## 課題 1
PC遠隔操作事件に関する記事によると、犯人が一連の犯行で使われたサイトにアクセスする際に悪用した暗号化ソフトは何ですか。
## 課題 2
PC遠隔操作事件に関する記事から、「PC遠隔操作事件ってどんな事件? 片山被告が無実主張」から「の流れを整理してみましょう。」までの部分を原文どおりに書き写してください。

## 文書抜粋
=====

PC遠隔操作事件ってどんな事件? 片山被告が無実主張
遠隔操作されたパソコン(PC)から多数の犯行予告が送信され、その狡猾な手口から誤認逮捕が続出したPC遠隔操作事件。捜査本部は2013年2月に片山祐輔被告を逮捕し、本年2月12日には初公判が行われましたが、被告自らが冒頭陳述で身の潔白を訴えるなど、事件の解明にはほど遠い状況です。PC遠隔操作事件のこれまでの流れを整理してみましょう。
相次いだ誤認逮捕
PC遠隔操作事件の発端は2012年の初夏。同年6月29日に、横浜市のホームページに小学校無差別殺人予告が書き込まれました。7月1日には、東京都の大学生が威力業務妨害容疑で逮捕されましたが、その後も大阪市の商店街での無差別殺人を予告するメール、東京都内の幼稚園での無差別殺傷を予告するメール、伊勢神宮の爆破を予告する掲示板への投稿など、次々と犯行予告が重ねられ、約2か月半の間に、実に4人もの無実の人たちが誤認逮捕される事態になったのです。 多くの誤認逮捕が発生した要因としては、遠隔操作ウイルスとネットの暗号化技術が挙げられます。犯人は誤認逮捕された人たちのパソコンを遠隔操作ウイルスで操り、犯行予告の送信に利用していました。また、犯人は一連の犯行で使われたサイトにアクセスする際、ネットでの動きを察知されないように「Tor(トーア)」という暗号化ソフトを悪用。これまでのサイバー犯罪は、ネット上の住所をあらわすIPアドレスを辿ることでその多くが解決していましたが、Torによって犯人の足取りが消されてしまったのです。 しかし、もっとも問題とするべきは、このような専門的知識を要するサイバー犯罪に対抗するだけの知識や技術を、警察が持ち合わせていなかったことでしょう。2012年の10月には、真犯人を名乗る人物から、警察・検察に対する「あそんでくれてありがとう」といった挑発的な言葉が綴られたメールが、弁護士や報道機関宛に送られました。

=====

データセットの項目
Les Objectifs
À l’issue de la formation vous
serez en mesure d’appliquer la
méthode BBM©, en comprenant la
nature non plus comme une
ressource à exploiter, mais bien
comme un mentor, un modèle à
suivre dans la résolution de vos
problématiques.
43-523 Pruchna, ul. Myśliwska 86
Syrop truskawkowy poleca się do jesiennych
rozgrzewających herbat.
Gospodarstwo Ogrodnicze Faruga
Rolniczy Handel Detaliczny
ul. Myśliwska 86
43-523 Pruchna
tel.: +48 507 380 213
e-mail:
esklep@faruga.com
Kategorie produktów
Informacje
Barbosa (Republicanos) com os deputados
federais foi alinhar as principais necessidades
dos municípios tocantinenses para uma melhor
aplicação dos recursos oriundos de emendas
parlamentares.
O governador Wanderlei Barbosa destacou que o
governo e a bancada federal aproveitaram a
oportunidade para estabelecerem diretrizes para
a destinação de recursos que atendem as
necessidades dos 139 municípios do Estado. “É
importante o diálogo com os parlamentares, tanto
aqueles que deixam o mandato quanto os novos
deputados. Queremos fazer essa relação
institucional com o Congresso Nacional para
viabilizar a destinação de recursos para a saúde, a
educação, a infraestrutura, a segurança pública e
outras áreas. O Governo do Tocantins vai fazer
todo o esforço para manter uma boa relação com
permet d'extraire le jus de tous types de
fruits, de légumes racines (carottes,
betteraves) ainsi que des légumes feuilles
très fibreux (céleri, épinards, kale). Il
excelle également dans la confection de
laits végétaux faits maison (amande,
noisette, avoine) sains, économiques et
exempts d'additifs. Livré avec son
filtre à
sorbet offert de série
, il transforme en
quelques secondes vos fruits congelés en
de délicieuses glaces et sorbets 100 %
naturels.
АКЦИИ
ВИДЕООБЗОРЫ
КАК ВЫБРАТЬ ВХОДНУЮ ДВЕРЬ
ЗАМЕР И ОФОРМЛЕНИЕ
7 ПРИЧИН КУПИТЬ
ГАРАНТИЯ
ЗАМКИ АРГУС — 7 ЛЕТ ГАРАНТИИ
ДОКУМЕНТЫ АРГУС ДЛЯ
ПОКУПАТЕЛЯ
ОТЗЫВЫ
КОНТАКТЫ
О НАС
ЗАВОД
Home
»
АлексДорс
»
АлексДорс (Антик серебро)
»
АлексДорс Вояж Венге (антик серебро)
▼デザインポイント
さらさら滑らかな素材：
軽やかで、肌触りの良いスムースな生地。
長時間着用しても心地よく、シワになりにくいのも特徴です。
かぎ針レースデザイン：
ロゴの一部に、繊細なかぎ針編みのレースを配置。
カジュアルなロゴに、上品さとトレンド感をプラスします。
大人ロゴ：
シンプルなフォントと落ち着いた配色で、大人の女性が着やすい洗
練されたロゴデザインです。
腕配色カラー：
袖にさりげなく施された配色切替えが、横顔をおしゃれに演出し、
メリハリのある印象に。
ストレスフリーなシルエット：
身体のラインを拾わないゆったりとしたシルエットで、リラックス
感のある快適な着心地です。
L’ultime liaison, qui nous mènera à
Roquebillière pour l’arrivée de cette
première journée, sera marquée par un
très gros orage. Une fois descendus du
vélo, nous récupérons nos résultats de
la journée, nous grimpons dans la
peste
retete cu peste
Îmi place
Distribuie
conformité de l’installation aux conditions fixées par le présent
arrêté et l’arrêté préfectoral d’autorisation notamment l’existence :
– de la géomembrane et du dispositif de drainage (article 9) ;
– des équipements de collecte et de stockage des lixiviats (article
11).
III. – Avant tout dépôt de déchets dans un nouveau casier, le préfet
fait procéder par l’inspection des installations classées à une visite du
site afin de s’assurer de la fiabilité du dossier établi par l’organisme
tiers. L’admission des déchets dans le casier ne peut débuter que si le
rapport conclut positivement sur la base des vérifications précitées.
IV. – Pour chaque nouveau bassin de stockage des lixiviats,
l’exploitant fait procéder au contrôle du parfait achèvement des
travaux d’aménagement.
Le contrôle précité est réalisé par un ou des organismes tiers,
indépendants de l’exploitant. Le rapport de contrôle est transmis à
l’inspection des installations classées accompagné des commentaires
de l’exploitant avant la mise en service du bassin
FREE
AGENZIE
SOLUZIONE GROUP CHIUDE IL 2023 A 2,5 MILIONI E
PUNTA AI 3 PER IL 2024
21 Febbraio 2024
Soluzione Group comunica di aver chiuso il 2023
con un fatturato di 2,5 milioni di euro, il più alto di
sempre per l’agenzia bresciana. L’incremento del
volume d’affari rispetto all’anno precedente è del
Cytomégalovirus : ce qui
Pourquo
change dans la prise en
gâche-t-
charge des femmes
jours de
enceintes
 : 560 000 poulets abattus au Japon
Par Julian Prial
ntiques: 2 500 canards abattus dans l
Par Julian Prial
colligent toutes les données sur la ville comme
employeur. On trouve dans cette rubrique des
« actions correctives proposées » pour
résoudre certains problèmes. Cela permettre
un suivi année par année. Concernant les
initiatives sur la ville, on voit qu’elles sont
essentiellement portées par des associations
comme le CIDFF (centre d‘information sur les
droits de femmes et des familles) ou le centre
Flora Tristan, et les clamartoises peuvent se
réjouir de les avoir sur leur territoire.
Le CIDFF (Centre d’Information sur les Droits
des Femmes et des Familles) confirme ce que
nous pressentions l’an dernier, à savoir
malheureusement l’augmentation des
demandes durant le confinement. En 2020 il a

=====

## 記述回答 1
「Tor(トーア)」という暗号化ソフトです。

## 記述回答 2
PC遠隔操作事件ってどんな事件? 片山被告が無実主張
遠隔操作されたパソコン(PC)から多数の犯行予告が送信され、その狡猾な手口から誤認逮捕が続出したPC遠隔操作事件。捜査本部は2013年2月に片山祐輔被告を逮捕し、本年2月12日には初公判が行われましたが、被告自らが冒頭陳述で身の潔白を訴えるなど、事件の解明にはほど遠い状況です。PC遠隔操作事件のこれまでの流れを整理してみましょう。